• **REQUIRED WORK**: Copy each line from the records below in which the word "Miniempresa" is found.

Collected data
----

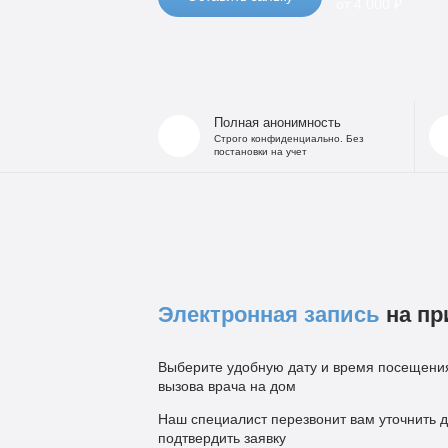
от 4 000 ₽
Полная анонимность
Строго конфиденциально. Без
постановки на учет
Электронная запись
на пр
Выберите удобную дату и время посещения
вызова врача на дом
Наш специалист перезвонит вам уточнить д
подтвердить заявку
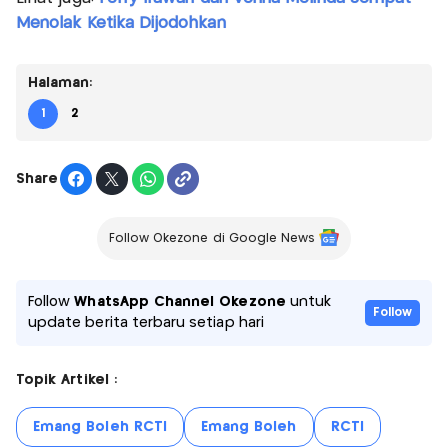
Menolak Ketika Dijodohkan
Halaman:
1
2
Share
Follow Okezone di Google News
Follow
WhatsApp Channel Okezone
untuk
Follow
update berita terbaru setiap hari
Topik Artikel :
Emang Boleh RCTI
Emang Boleh
RCTI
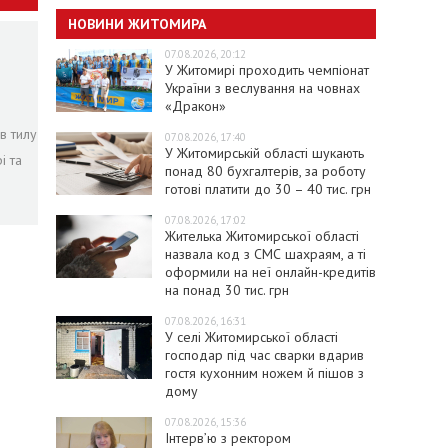
НОВИНИ ЖИТОМИРА
07.08.2026, 20:12
У Житомирі проходить чемпіонат
України з веслування на човнах
«Дракон»
в тилу
07.08.2026, 17:40
У Житомирській області шукають
і та
понад 80 бухгалтерів, за роботу
готові платити до 30 – 40 тис. грн
07.08.2026, 17:02
Жителька Житомирської області
назвала код з СМС шахраям, а ті
оформили на неї онлайн-кредитів
на понад 30 тис. грн
07.08.2026, 16:31
У селі Житомирської області
господар під час сварки вдарив
гостя кухонним ножем й пішов з
дому
07.08.2026, 15:36
Інтерв’ю з ректором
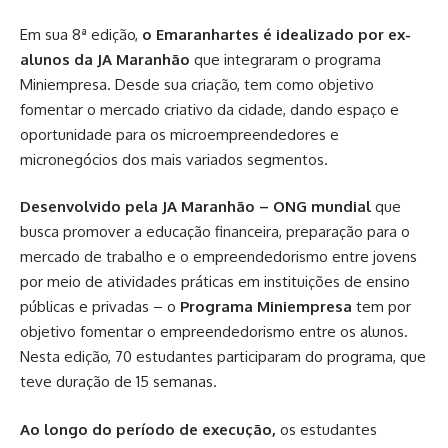
Em sua 8ª edição,
o Emaranhartes é idealizado por ex-
alunos da JA Maranhão
que integraram o programa
Miniempresa. Desde sua criação, tem como objetivo
fomentar o mercado criativo da cidade, dando espaço e
oportunidade para os microempreendedores e
micronegócios dos mais variados segmentos.
Desenvolvido pela JA Maranhão – ONG mundial
que
busca promover a educação financeira, preparação para o
mercado de trabalho e o empreendedorismo entre jovens
por meio de atividades práticas em instituições de ensino
públicas e privadas – o
Programa Miniempresa
tem por
objetivo fomentar o empreendedorismo entre os alunos.
Nesta edição, 70 estudantes participaram do programa, que
teve duração de 15 semanas.
Ao longo do período de execução,
os estudantes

----

• **YOUR SOLUTION**:
Miniempresa. Desde sua criação, tem como objetivo
Programa Miniempresa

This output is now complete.